We are on the move
If there were demographic studies in the year 2200 BCE, the Jewish population would have been considered untethered geographically but connected spiritually. Then a white paper study would have been written predicting unparalleled shifts in the religion. Of course, the sample set would have been just one family: Abraham and Sarah. They were on the move physically and spiritually.
When last we visited our study’s subject, Abraham, he was somewhere between Ur and the Promised Land, moving west and south. Given the problems of war and famine he encountered, it seems like Abraham never really arrives in a “Promised Land.” He’s always on a journey. Perhaps that is true for you as well.
At the end of Genesis 11, Terach takes his son Abraham, his daughter in law Sarai, and his grandson, Lot, from Ur to Haran. And then Terach dies. Chapter 12 begins with “The LORD said to Abram, “Go forth from your native land and from your father’s house to the land that I will show you.” OOPS. Abraham isn’t in his native land any longer and he long ago left his father’s house.

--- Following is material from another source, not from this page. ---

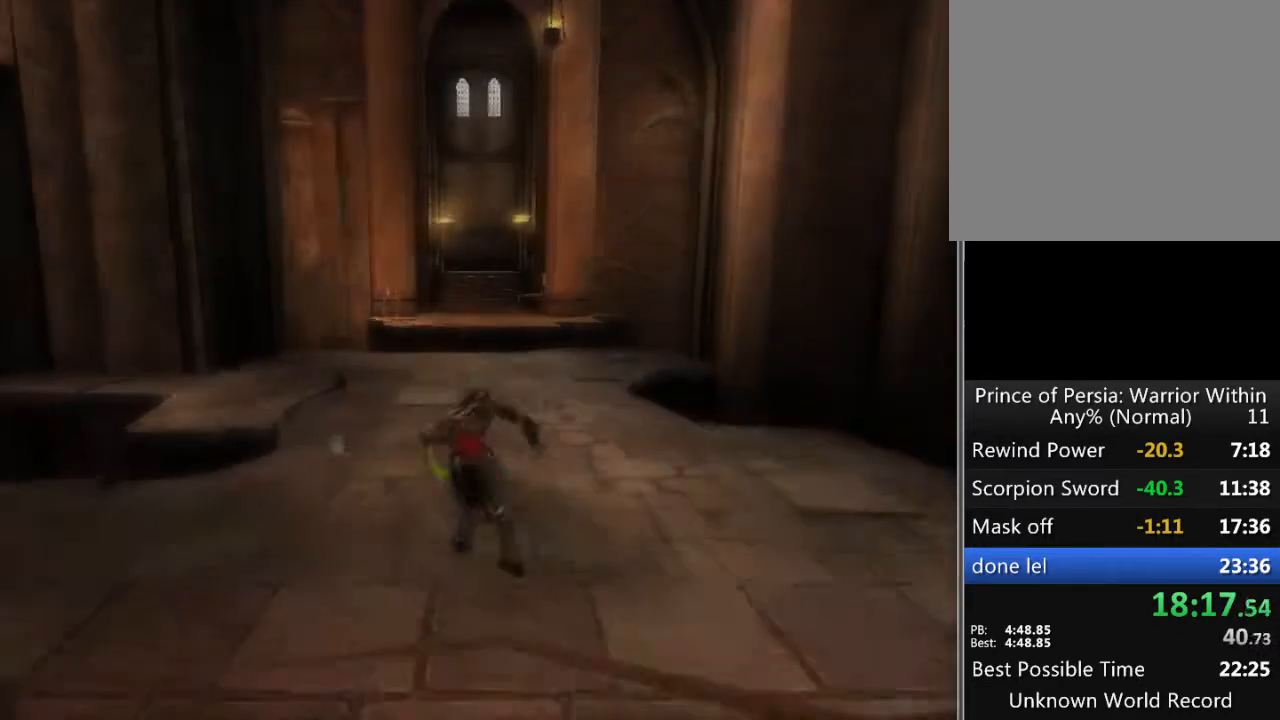
{"buttons": ["A"], "left_stick": "up", "right_stick": "center", "events": [[67, "A", "down"], [300, "A", "up"], [367, "A", "down"], [467, "A", "up"], [500, "A", "down"]]}
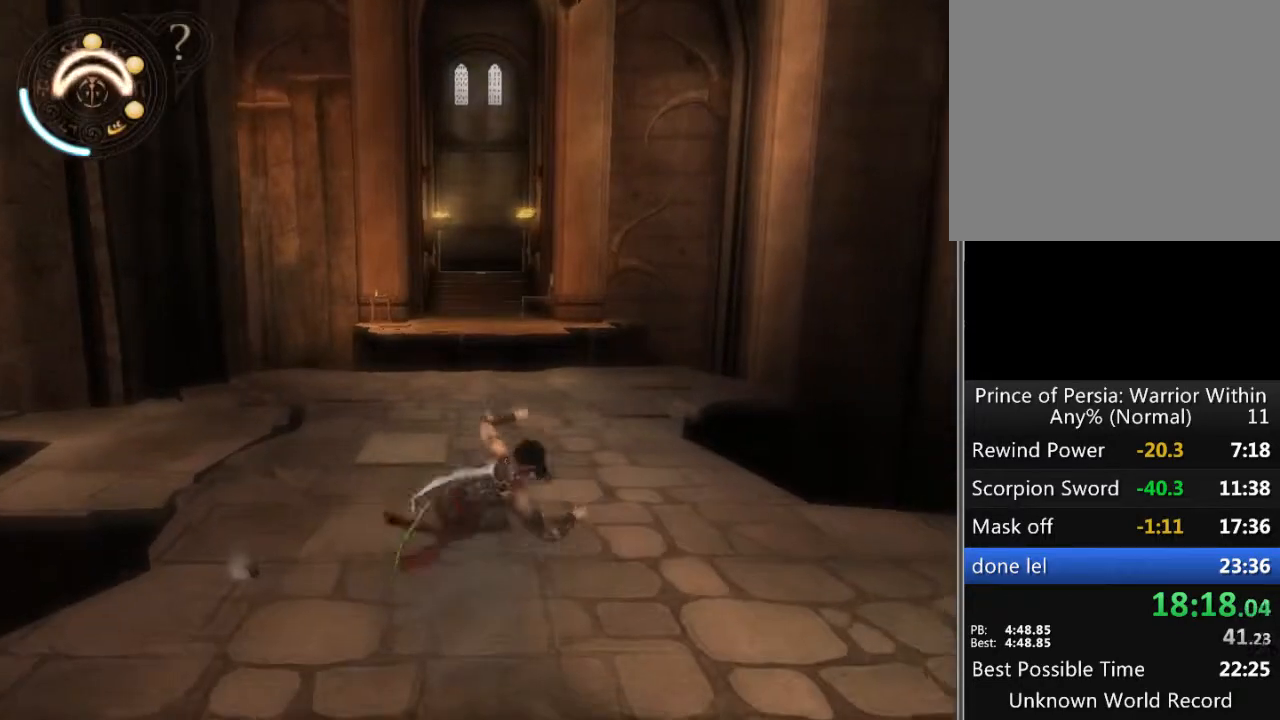
{"buttons": ["A"], "left_stick": "up", "right_stick": "center", "events": [[100, "A", "up"], [167, "A", "down"], [233, "A", "up"], [333, "A", "down"], [400, "A", "up"], [467, "A", "down"]]}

I don’t believe that the text is imprecise. There’s a psycho-spiritual component to Abraham’s travels that transcends geography. With his father gone, Abraham is now the head of the clan. Yet, the man who discovered monotheism has to make the transition to a brave new reality. In your father’s house, God was not in charge. God is telling Abraham to leave that construct and enter a new truth. That transition makes Abraham and Sarah the first Jews.
If I adapt that construct into my own life, I have to flip the American dream on its head. I begin my journey in my father’s house, which was built with the religion that is Americanism. Dad changed our name from Kramowitz to Krame. Judaism was more a cultural than a theological pursuit. The New Jerusalem was New York, the location of everything that is best in the world; from the best doctors to the best restaurants to the best stores. In post-world war II America, most everyone was on the move. My father moved his family into a better house, in a better community with better schools. Men like my father sacrificed religious practice, skipped family time, and bottled-up emotional connection.
As an adult, I made my move. Like Abraham of Torah, I left my father’s house and moved south and west. More important than the geographic change was a spiritual upgrade. I had to leave the Americanism of second generation Jews who focused on excelling and prosperity.
I may not have made it into a promised land, but I’ve left the American dreamscape that was Jewish life in the suburbs of the 60s and 70s.
And by the way, my Hebrew name is Avraham. So I imagine that it was inevitable that I would follow a path away from my birthplace.
Where ever I am now, it is not as far as I will go. The distance I have yet to travel will not be measured in miles along the highway but in soul connections and personal interactions. Those associations are with God, with family, and with my community. There’s lots of mileage yet to go along those routes away from my “native land” and toward a promised estate measured in meaningful and deep relationships.
Recent demographic studies tell us that the millennials value spiritual (but not religious) experiences, honest relationships, and leisure time experiences. They too are on a psychological and spiritual journey away from their father’s home and their native lands. I am excited to witness the Judaism that they create.